Often, with sites that include a educational platform, the teacher's interface can be different from the students'. Before introducing it to students, I create both a teacher and student account and navigate through it as a student. This allows me to see ahead of time where my students might get stuck.

What obstacles do you need to overcome to obtain permission to do such a project?

The response to this was very similar among these three teachers. With the support of their leadership team, they do not feel that permission is needed to proceed with the projects they choose. As Mr. Thomas mentions, technology in our district is a highly sought after addition to the curriculum. The strict firewall does cause some issue with the restricted websites and permissions to use iPad cameras or to have app/software installed does require district approval.
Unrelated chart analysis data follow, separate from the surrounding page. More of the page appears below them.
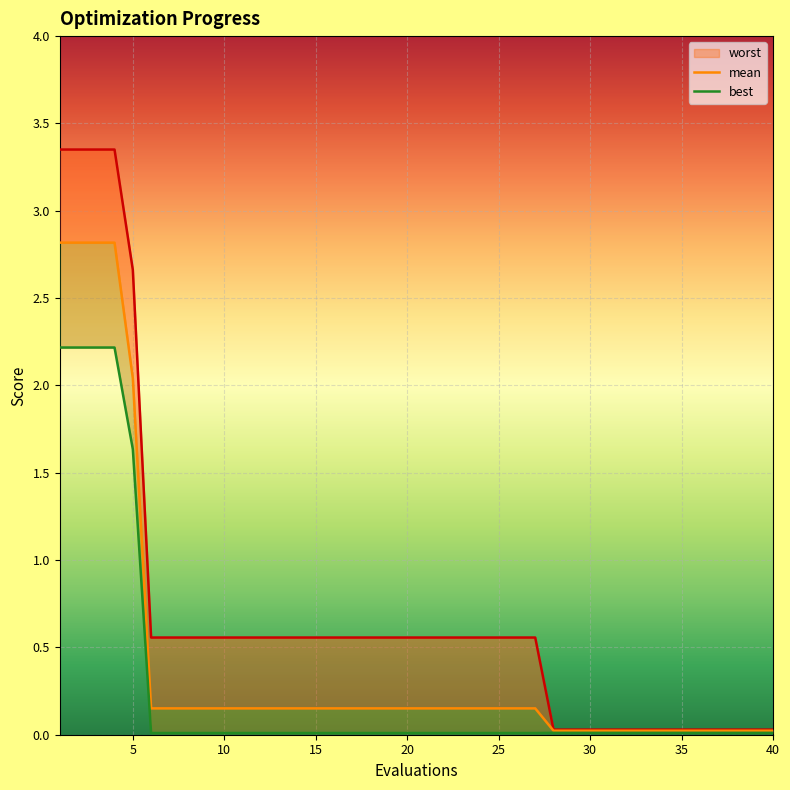

What is the average value of the mean series?

0.4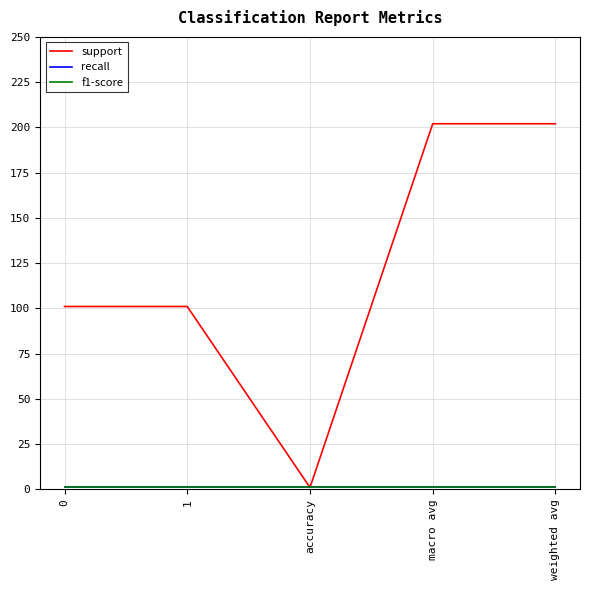

Does the chart display data point markers on the line(s)?

No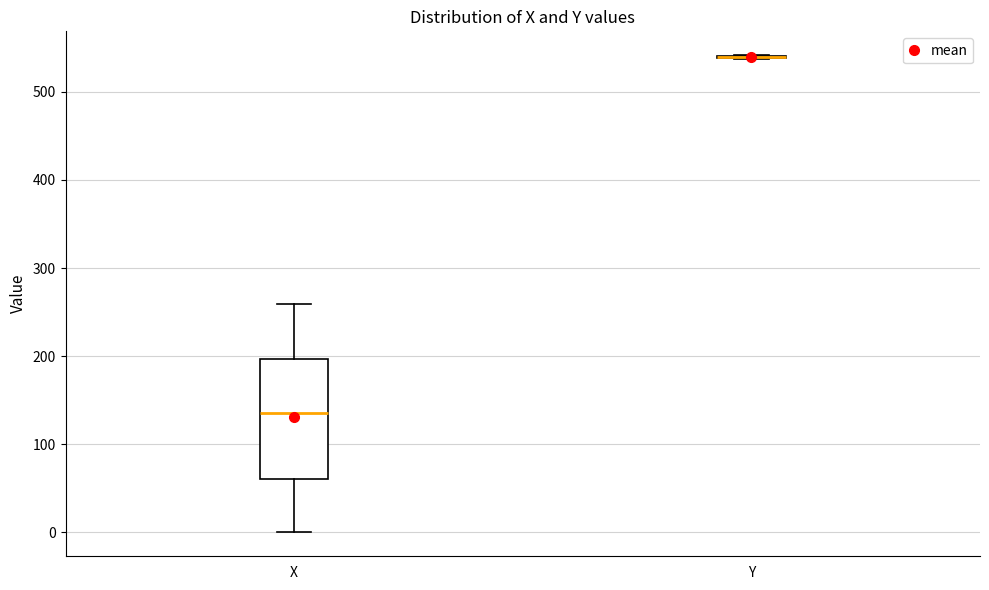

Which box is the tallest, from its lower edge to its upper edge?

X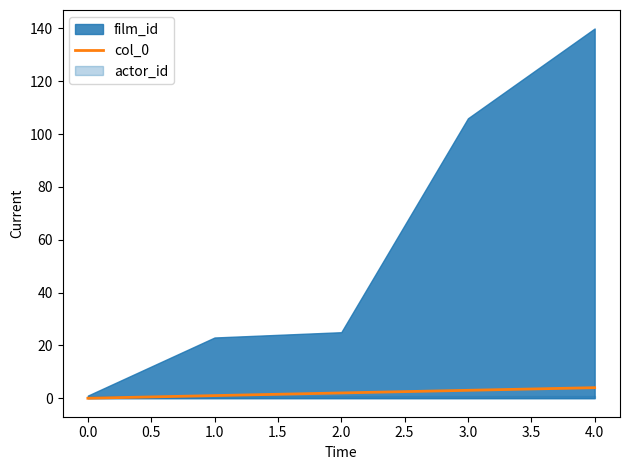

The col_0 series shows 0 at 0.0. True or false?

True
The greatest obstacles are access to devices and time.

What advice would you give to a teacher seeking to replicate your efforts?
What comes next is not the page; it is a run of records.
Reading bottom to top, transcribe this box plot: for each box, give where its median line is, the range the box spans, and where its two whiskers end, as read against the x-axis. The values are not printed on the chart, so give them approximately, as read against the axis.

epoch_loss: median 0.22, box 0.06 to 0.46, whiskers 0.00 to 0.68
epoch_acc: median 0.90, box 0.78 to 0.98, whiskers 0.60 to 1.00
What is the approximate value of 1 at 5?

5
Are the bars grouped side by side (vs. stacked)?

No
"Be confident about what you are doing, make sure administration knows your ability and also gain admins faith in you that you are keeping kids in mind at all times." - Mr. Brown

"First - look for examples of how teachers have used it. There are some great examples out there - as well as some not so good ones. Next, find someone who has used them. Pick their brains on what they encountered when they engaged their students. Finally - Be BRAVE! Plan on something going wrong - those moments are great teaching moments - it teaches perseverance, troubleshooting, and problem solving. It's one of those ways to help students become a literate digital citizen. " - Mr. Thomas

"Be unrelentingly persistent. You as the classroom teacher know your students, have an idea of their technology skills (as well as your own), and will need to be a staunch advocate. Students will be at all levels and it will require perseverance but well worth the payoff." - Mr. Kent

I chose to quote their responses to this final question because they were so powerful. I would give the same advice to teachers. Be brave. You can't mess it up and you can't break the device (unless you try really really hard.) Take the risks, share that fear with your students. Let them see you fail and let them see you try again. Look for support and look for examples of how other teachers are using technology.

This First Year

Many times teachers leave the classroom because they are burned out and need a change. I left because I love what I do and wanted to impact students and teachers beyond my school. As a technology coach for the district, my role is to support teachers with the implementation of technology. In this first year, it hasn't been as easy as I thought. It's been a year of building relationships and trust, but I hope that more teachers will reach out and be confident, brave, and persistent. My goal is to meet them where they are and build their confidence so they can build their students'.

Special thank you to Mr. Brashear, Mr. Thomas, and Mr. Kent. They each are passionate about providing their students the opportunity to engage in meaningful activities and are true teacher leaders.